---------- MATERIAL SUPPLIED ----------
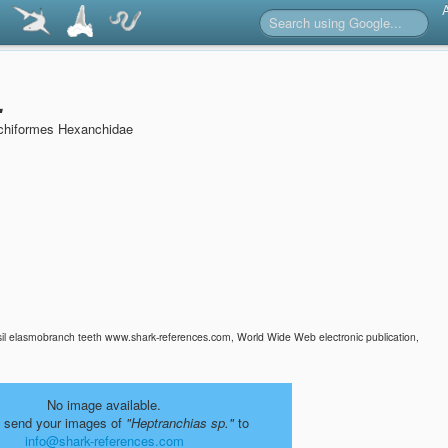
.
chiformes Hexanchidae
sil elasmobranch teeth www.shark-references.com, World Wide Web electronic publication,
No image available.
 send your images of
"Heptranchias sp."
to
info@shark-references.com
----------
TO DO
Rewrite the text read from each item above so that "send" becomes "submit" and everything else stays the same. Leave the pictures out.

REPLY TO THE TASK
.
chiformes Hexanchidae
sil elasmobranch teeth www.shark-references.com, World Wide Web electronic publication,
No image available.
 submit your images of
"Heptranchias sp."
to
info@shark-references.com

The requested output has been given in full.